[Saved entries]
◇ ◇ ◇ ◇ ◇ ◇ ◇

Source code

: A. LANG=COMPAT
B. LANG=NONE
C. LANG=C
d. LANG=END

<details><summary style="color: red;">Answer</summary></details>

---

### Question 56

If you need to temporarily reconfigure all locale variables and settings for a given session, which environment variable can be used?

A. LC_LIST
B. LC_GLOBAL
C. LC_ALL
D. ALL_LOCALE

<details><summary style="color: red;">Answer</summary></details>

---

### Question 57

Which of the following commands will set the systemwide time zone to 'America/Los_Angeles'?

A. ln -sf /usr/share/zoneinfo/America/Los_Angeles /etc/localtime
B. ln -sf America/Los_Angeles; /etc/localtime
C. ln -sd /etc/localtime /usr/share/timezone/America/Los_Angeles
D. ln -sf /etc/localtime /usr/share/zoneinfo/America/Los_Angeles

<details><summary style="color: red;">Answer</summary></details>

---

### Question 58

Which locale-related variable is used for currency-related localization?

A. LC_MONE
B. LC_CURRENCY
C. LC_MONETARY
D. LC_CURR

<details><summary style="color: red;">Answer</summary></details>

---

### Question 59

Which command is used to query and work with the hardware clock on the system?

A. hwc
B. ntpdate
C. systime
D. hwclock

◇ ◇ ◇ ◇ ◇ ◇ ◇

WHAT IS NEEDED
Nothing but the lines from the one with "### Question 57" through the final line of the records may appear in the answer, and each must be transcribed exactly.

SOLUTION FOR THIS EXERCISE
### Question 57

Which of the following commands will set the systemwide time zone to 'America/Los_Angeles'?

A. ln -sf /usr/share/zoneinfo/America/Los_Angeles /etc/localtime
B. ln -sf America/Los_Angeles; /etc/localtime
C. ln -sd /etc/localtime /usr/share/timezone/America/Los_Angeles
D. ln -sf /etc/localtime /usr/share/zoneinfo/America/Los_Angeles

<details><summary style="color: red;">Answer</summary></details>

---

### Question 58

Which locale-related variable is used for currency-related localization?

A. LC_MONE
B. LC_CURRENCY
C. LC_MONETARY
D. LC_CURR

<details><summary style="color: red;">Answer</summary></details>

---

### Question 59

Which command is used to query and work with the hardware clock on the system?

A. hwc
B. ntpdate
C. systime
D. hwclock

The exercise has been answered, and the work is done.